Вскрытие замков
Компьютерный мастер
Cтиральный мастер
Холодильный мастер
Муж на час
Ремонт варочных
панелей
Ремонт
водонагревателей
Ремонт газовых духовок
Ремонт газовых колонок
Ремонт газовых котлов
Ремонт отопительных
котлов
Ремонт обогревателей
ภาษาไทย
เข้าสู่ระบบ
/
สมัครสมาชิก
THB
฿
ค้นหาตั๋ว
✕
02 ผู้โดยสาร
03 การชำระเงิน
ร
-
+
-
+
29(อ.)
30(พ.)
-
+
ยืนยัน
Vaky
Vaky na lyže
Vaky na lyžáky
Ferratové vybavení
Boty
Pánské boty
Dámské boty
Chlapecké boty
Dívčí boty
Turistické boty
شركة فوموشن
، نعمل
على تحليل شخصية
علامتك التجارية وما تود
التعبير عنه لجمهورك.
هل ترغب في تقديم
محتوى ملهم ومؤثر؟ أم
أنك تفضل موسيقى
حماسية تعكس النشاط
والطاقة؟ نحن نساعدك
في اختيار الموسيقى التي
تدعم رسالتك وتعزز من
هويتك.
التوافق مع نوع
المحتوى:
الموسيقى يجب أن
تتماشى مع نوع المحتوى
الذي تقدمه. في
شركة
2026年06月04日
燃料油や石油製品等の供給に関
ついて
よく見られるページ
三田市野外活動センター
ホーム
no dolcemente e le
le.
...
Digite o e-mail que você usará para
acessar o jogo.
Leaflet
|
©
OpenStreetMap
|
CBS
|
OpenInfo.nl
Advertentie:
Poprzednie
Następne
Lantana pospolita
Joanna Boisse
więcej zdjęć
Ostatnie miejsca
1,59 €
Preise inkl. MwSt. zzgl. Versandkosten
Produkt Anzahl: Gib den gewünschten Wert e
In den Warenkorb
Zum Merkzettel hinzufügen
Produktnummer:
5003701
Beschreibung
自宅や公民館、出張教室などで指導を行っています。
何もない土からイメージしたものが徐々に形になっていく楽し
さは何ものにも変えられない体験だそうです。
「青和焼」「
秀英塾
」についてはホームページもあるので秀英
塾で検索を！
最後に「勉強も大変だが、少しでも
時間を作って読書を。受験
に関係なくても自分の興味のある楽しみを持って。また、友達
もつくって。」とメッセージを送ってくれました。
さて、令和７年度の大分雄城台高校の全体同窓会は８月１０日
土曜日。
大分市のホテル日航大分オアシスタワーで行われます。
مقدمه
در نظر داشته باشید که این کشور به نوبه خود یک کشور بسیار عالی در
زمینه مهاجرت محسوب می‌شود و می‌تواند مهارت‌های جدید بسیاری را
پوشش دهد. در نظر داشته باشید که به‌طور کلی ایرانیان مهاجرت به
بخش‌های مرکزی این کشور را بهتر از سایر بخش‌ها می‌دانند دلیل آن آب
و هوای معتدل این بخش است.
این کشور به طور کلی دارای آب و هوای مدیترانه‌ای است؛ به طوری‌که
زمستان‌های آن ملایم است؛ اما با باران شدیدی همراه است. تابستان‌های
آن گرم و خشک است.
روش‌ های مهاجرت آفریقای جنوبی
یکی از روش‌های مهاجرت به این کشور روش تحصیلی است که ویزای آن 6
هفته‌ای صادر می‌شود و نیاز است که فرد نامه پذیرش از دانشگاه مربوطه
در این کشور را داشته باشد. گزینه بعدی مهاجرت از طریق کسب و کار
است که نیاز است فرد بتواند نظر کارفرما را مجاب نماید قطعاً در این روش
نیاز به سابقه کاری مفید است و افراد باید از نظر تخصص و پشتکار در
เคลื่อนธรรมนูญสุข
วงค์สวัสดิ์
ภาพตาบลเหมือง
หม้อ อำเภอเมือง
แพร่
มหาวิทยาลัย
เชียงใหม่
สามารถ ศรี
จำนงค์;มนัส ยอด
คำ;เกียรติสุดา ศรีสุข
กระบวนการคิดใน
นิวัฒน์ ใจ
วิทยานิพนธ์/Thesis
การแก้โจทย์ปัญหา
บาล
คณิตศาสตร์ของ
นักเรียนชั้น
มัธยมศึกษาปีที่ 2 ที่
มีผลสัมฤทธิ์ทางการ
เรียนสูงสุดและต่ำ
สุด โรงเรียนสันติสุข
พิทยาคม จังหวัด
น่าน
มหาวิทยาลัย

▶ _ASSIGNMENT_
Copy every line above in which the string "الموسيقى" shows up.

▶ _WRITTEN ANSWER_
في اختيار الموسيقى التي
الموسيقى يجب أن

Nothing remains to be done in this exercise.